HYDRO 2016 Paper 5A4

Sea state from high-resolution satellite-borne synthetic aperture radar imagery

Andrey L. Pleskachevsky, Stefan Wiehle, Sven Jacobsen, Claus Gebhardt, Björn Tings, Egbert Schwarz, Dietmar Krause, Thomas Bruns, Jens Kiese


The Sea Sate Processor (SSP) was developed for fully automatic processing of high-resolution Synthetic Aperture Radar (SAR) data from TerraSAR-X (TS-X) satellites and implemented into the processing chain for Near Real Time (NRT) services in the DLR Ground Station "Neustrelitz". The NRT chain was organised and tested to provide the processed data to the German Weather Service (DWD) in order to validate the new coastal forecast model CWAM (Coastal WAve Model) in the German Bight of the North Sea with 900 m horizontal resolution. The NRT test-runs, wherein the processed TS-X data were transferred to DWD and then incorporated into forecast products reach the best performance about 10 min for delivery of processed TS-X data to DWD server after scene acquisition.

To do this, a new empirical algorithm XWAVE_C (C = coastal) for estimation of significant wave height from X-band satellite-borne SAR data has been designed for coastal applications. The algorithm is based on the spectral analysis of subscenes and the empirical model function yields an estimation of integrated sea state parameters directly from SAR image spectra without transformation into wave spectra.
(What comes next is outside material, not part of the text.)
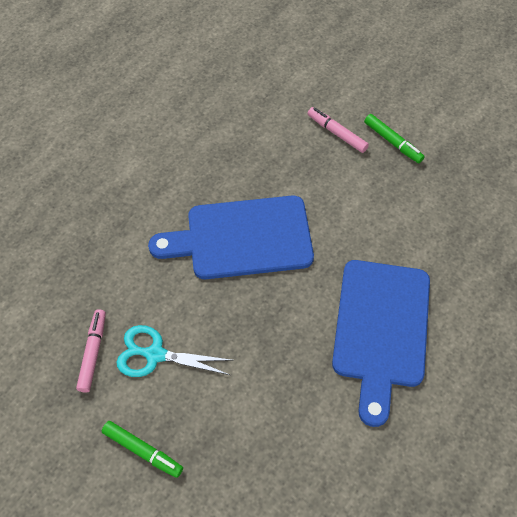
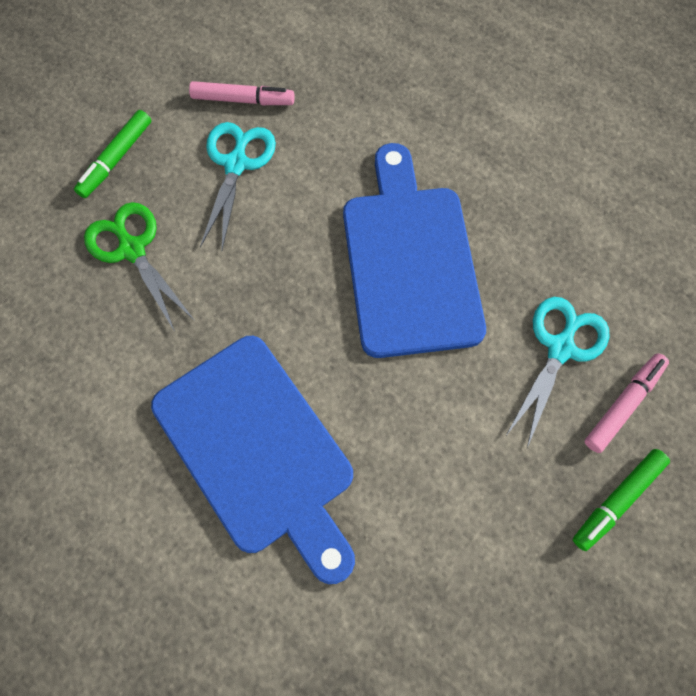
camera: 90 degrees right, 10 degrees up
(229, 428) = (132, 249): none -> green scissors
(302, 160) = (560, 348): none -> turquoise scissors
(381, 329) = (258, 449): blue cutting board -> blue cutting board turned 135 degrees counterclockwise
To provide the raster coverage analysis, the SSP intends three steps of recognising and removing the influence of non-sea-state-produced signals in the Wadden Sea areas such as ships, buoys, dry sandbars as well as nonlinear SAR image distortions produced by e.g. short and breaking waves.

For the validation, more than 150 TS-X StripMap scene sequences with a coverage of ~30 km × 300 km across the German Bight since 2013 were analysed and compared with in situ Buoy measurements from 6 different locations. On this basis, the SSP autonomous processing of TS-X Stripmap images has been confirmed to have a high accuracy with an error RMSE = 25 cm for the total significant wave height.